*** Opening of RECORDS FOR PROCESSING ***

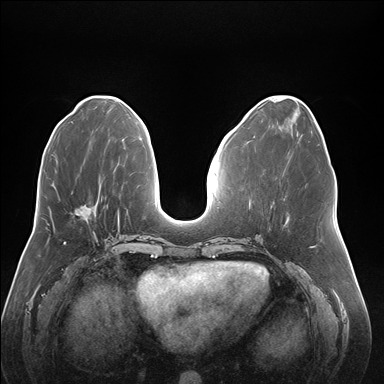
Breast MRI (dynamic contrast-enhanced), one axial slice; slice 68 of 176 in the series (ordered by position); dynamic contrast-enhanced series, time point 2 of 7 at this slice position (early post-contrast); 1.5 T; TE 1.5 ms, TR 4.1 ms; 384 × 384 image matrix, field of view 380 × 380 mm. Female patient.
Structures marked on this image (semi-automatic segmentation, software-assisted and operator-edited):
- enhancing-tissue mask used for the functional tumour volume (all voxels passing the contrast-enhancement thresholds inside the analysis volume; usually the tumour): bounding box (x1, y1, x2, y2) in pixels: (77, 197, 102, 215)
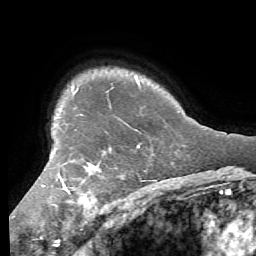
Breast MRI (dynamic contrast-enhanced), one axial slice. Position 49 of 56 along the scan axis. Cropped to one breast. Dynamic contrast-enhanced series, time point 2 of 7 at this slice position (early post-contrast). 1.5 T. TE 4.1 ms, TR 8.3 ms. 2.4 mm slice thickness. 256 × 256 image matrix. Female patient.
Structures marked on this image (semi-automatically segmented with operator editing):
- enhancing-tissue mask used for the functional tumour volume (all voxels passing the contrast-enhancement thresholds inside the analysis volume; usually the tumour): box from (x=42, y=145) to (x=140, y=208) px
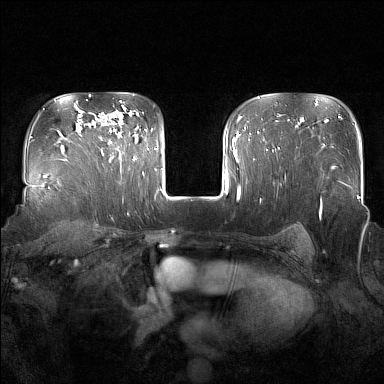
Breast MRI (dynamic contrast-enhanced), one axial slice. Slice 117 of 160 in the series (ordered by position). Dynamic contrast-enhanced series, time point 2 of 7 at this slice position (early post-contrast). 1.5 T. TE 1.8 ms, TR 5 ms. 1 mm slice thickness. 384 × 384 image matrix, field of view 350 × 350 mm. Female patient.
Outlined on this slice (semi-automatic segmentation, software-assisted and operator-edited):
- enhancing-tissue mask used for the functional tumour volume (all voxels passing the contrast-enhancement thresholds inside the analysis volume; usually the tumour): bounding box (x1, y1, x2, y2) in pixels: (100, 115, 137, 160)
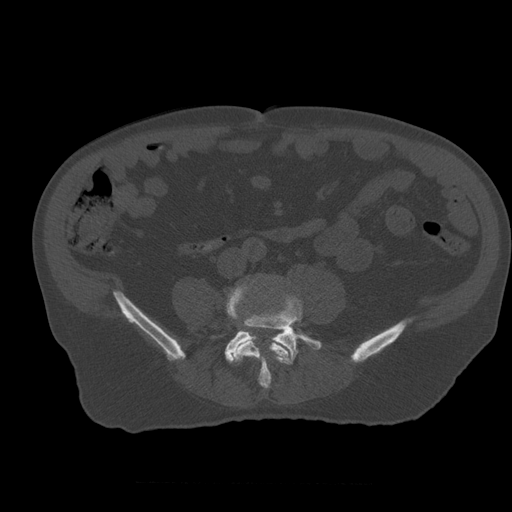
CT including the spine, one axial slice; position 152 of 399 along the scan axis; 120 kVp; bone window (W 1800 / L 400 HU); 1.25 mm slice thickness; 512 × 512 image matrix, field of view 407 × 407 mm. Patient age 73 years. Case-level facts recorded for this patient, not image findings: primary cancer: prostate; vertebrae with lytic lesions (as recorded): L2.
Outlined on this slice (semi-automatic segmentation, software-assisted and operator-edited):
- L4 vertebra: bounding box [x1, y1, x2, y2] px = [226, 281, 289, 389]
- L5 vertebra: [225, 300, 322, 381]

*** Close of RECORDS FOR PROCESSING ***

▸ EXERCISE REQUIREMENTS
Leave every picture out and write out exactly the lines from the line with "115, 137, 160)" through the last line of the material.

▸ SOLUTION
- enhancing-tissue mask used for the functional tumour volume (all voxels passing the contrast-enhancement thresholds inside the analysis volume; usually the tumour): bounding box (x1, y1, x2, y2) in pixels: (100, 115, 137, 160)
CT including the spine, one axial slice; position 152 of 399 along the scan axis; 120 kVp; bone window (W 1800 / L 400 HU); 1.25 mm slice thickness; 512 × 512 image matrix, field of view 407 × 407 mm. Patient age 73 years. Case-level facts recorded for this patient, not image findings: primary cancer: prostate; vertebrae with lytic lesions (as recorded): L2.
Outlined on this slice (semi-automatic segmentation, software-assisted and operator-edited):
- L4 vertebra: bounding box [x1, y1, x2, y2] px = [226, 281, 289, 389]
- L5 vertebra: [225, 300, 322, 381]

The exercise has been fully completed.